Know what your workers’ comp responsibilities are

When does the right to unemployment benefits arise? This was the question raised in a case where a restaurant was transporting workers from Mexico to Louisiana.

Beaucoup Crawfish of Eunice, La., annually contacted potential workers to assess their interest in temporary employment and helped those interested to begin the process to obtain an H-2B visa. Applicants were directed to go to a U.S. consulate in Mexico to obtain the required documentation. If the visa was obtained, the worker would travel to Eunice and complete the application process there. The restaurant regularly hired a bus service to transport would-be workers to the consulate and then from Mexico to Eunice. 

A bus carrying numerous applicants was en route to the U.S. consulate in Monterrey, Mexico, to obtain visas and then travel to Beaucoup. Before reaching the consulate, the bus was in an accident, causing injuries to three of the would-be employees.

The three filed workers’ compensation claims.

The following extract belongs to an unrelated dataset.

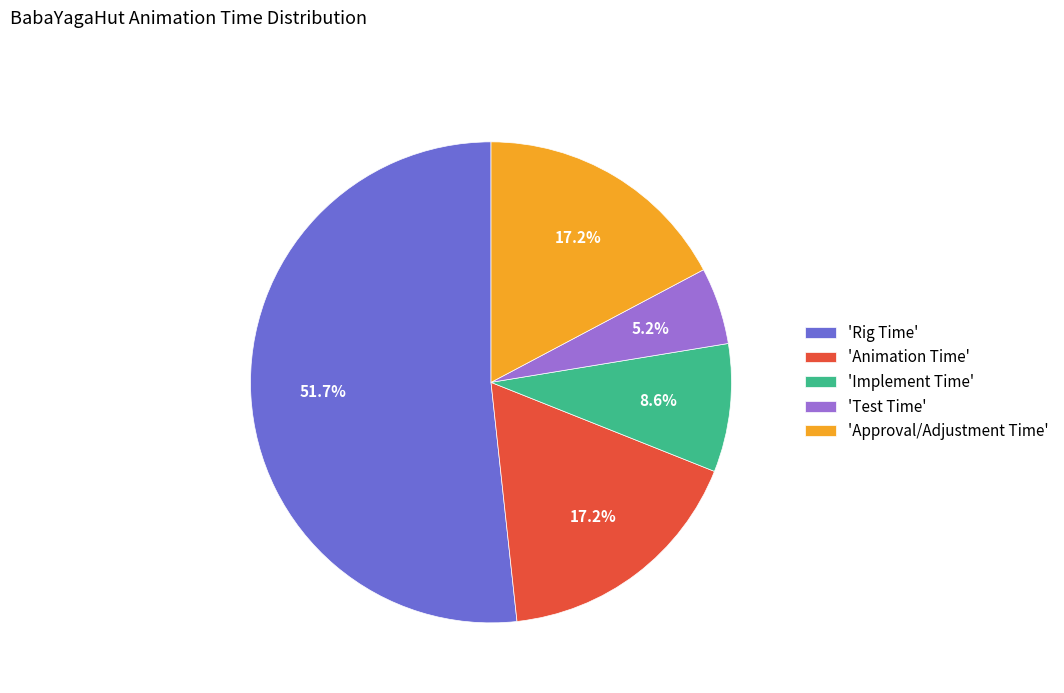

What percentage do 'Rig Time' and 'Approval/Adjustment Time' together represent?

69.0%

For entitlement to those benefits, an employee must, per the words of the relevant statute, be injured “in the course and scope of employment.” Beaucoup denied liability, claiming the three plaintiffs had not yet completed the hiring process and thus, their injuries occurred outside “the course and scope of employment.” The workers’ comp judge agreed and dismissed plaintiffs’ claims. Plaintiffs appealed. 

Unfortunately for the prospective workers, there’s a generally applicable rule for injuries incurred by employees while traveling to and from work. The “going-and-coming rule” holds that injuries sustained while traveling to and from work are not covered. The rule is based on the premise that the employment relationship is suspended from the time employees depart from work and until they return to work.

Here, the accident occurred prior to plaintiffs obtaining an H-2B visa, without which they could not be employed in the U.S. Further, none of the plaintiffs had reached Beaucoup’s facility, which was the jobsite, and no wages were paid to plaintiffs prior to the injury. Based on these facts, the court upheld the dismissal of plaintiff’s claims.

The lesson: Strive always to ensure as safe a worksite as possible. But injuries incurred by workers coming to and leaving work are generally not the employer’s responsibility. 

Karen Morris is a lawyer, municipal judge and professor at Monroe Community College in Rochester, N.Y.